**Collection entries:**
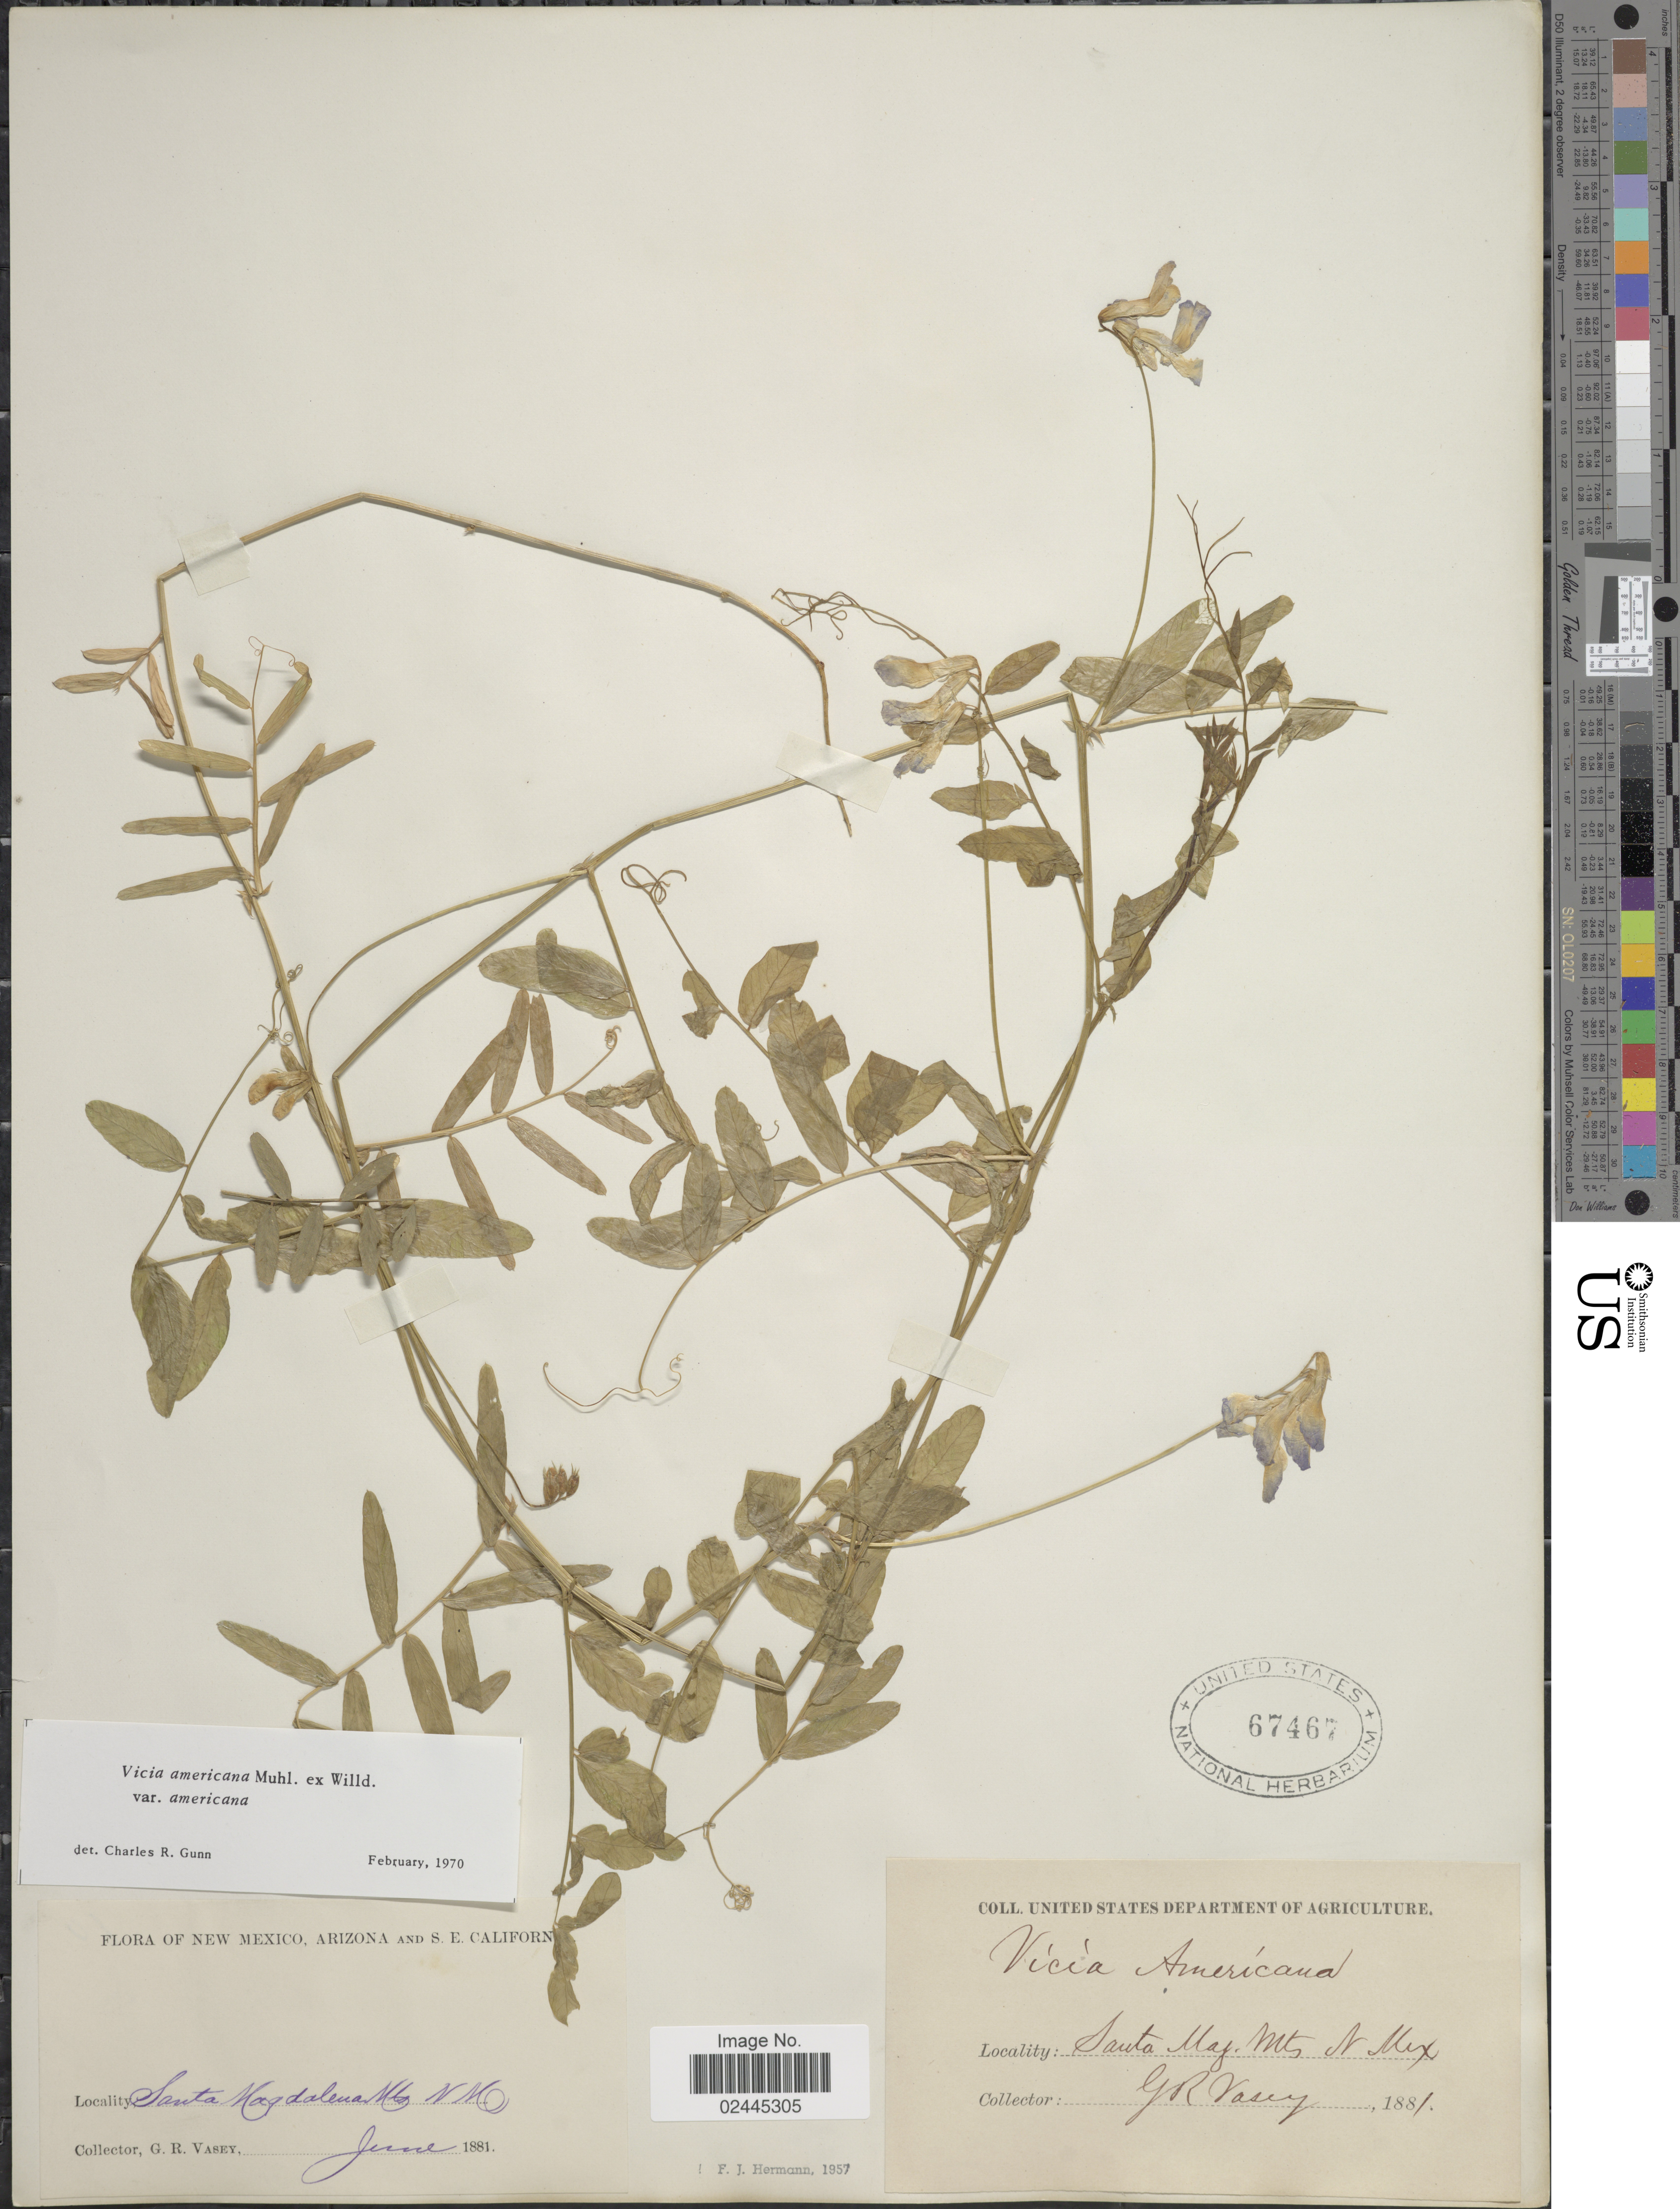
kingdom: Plantae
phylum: Tracheophyta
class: Magnoliopsida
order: Fabales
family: Fabaceae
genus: Vicia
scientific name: Vicia americana var. americana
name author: Muhl. ex Willd.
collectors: G. R. Vasey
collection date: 1881-06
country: United States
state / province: New Mexico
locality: Santa Magdalena Mts.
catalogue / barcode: US 67467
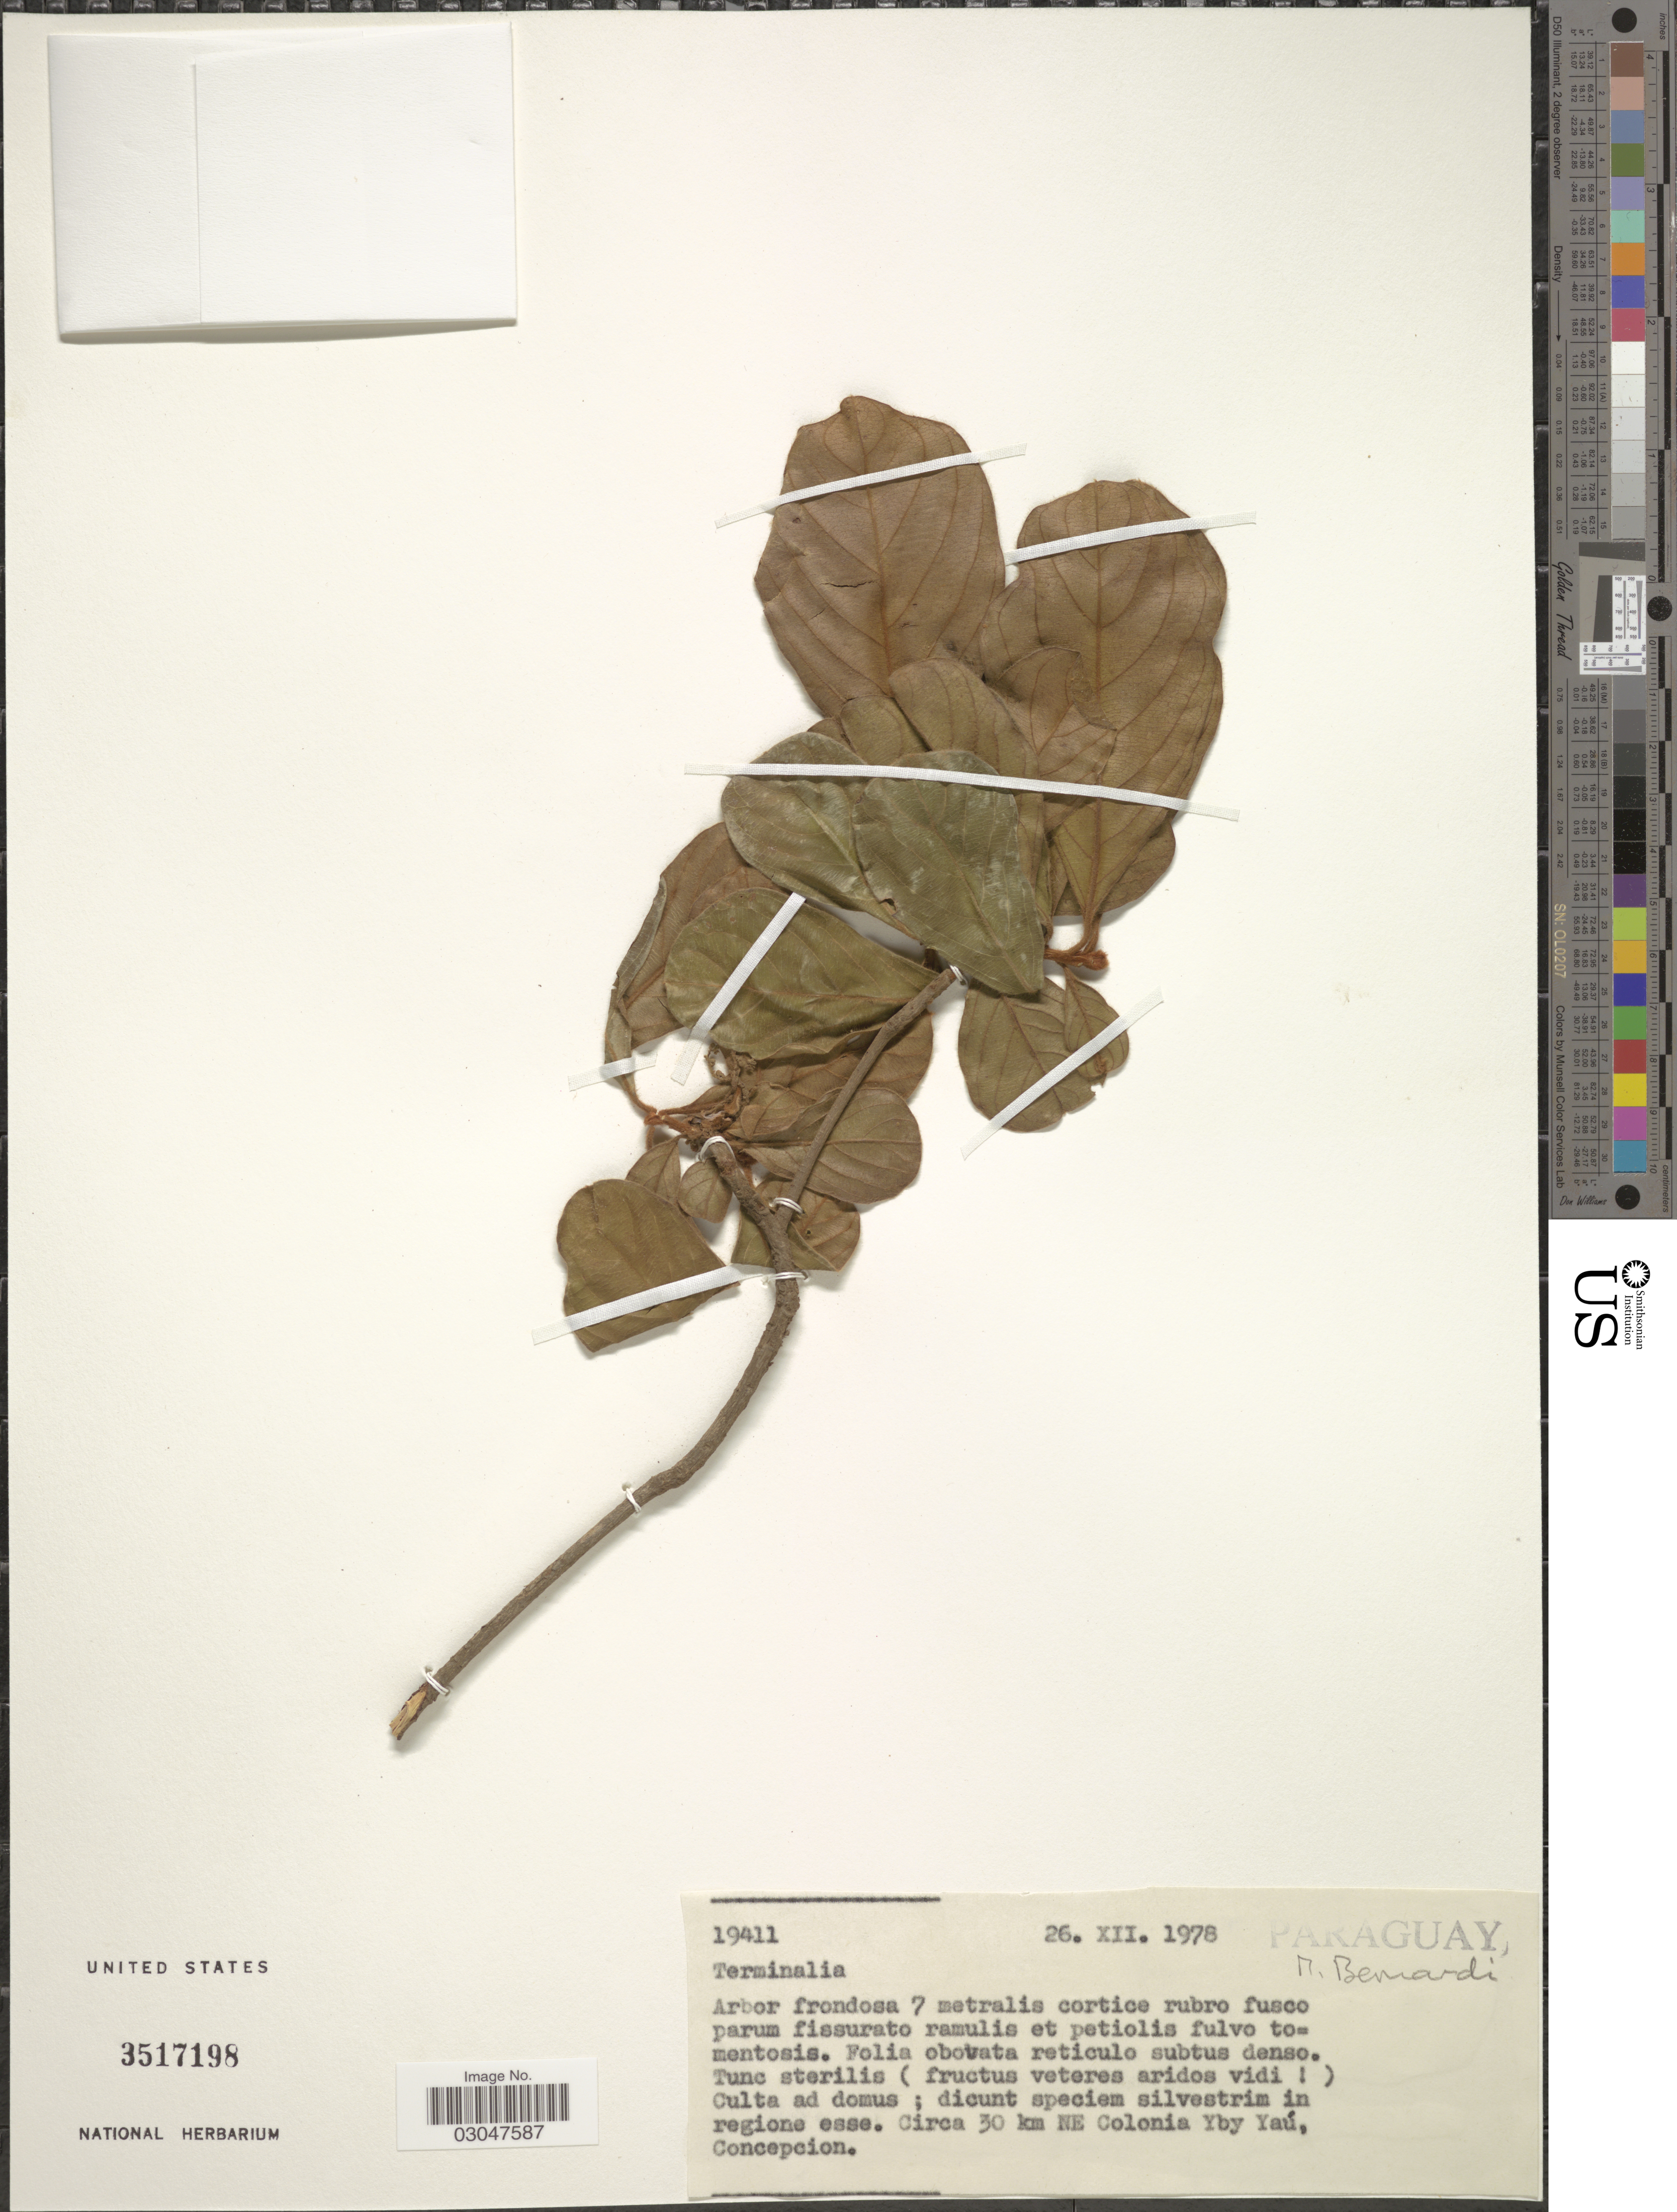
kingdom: Plantae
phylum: Tracheophyta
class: Magnoliopsida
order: Myrtales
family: Combretaceae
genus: Terminalia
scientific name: Terminalia sp.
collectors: M. Bernardi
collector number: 19411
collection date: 1978-12-26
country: Paraguay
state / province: Concepcion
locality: Circa 30 km NE Colonia Yby Yáu.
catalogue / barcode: US 3517198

**Written problem:** Output every line of the material above word for word, including each field name and value for both specimens. Leave out the picture markers.

**Full response:**
kingdom: Plantae
phylum: Tracheophyta
class: Magnoliopsida
order: Fabales
family: Fabaceae
genus: Vicia
scientific name: Vicia americana var. americana
name author: Muhl. ex Willd.
collectors: G. R. Vasey
collection date: 1881-06
country: United States
state / province: New Mexico
locality: Santa Magdalena Mts.
catalogue / barcode: US 67467
kingdom: Plantae
phylum: Tracheophyta
class: Magnoliopsida
order: Myrtales
family: Combretaceae
genus: Terminalia
scientific name: Terminalia sp.
collectors: M. Bernardi
collector number: 19411
collection date: 1978-12-26
country: Paraguay
state / province: Concepcion
locality: Circa 30 km NE Colonia Yby Yáu.
catalogue / barcode: US 3517198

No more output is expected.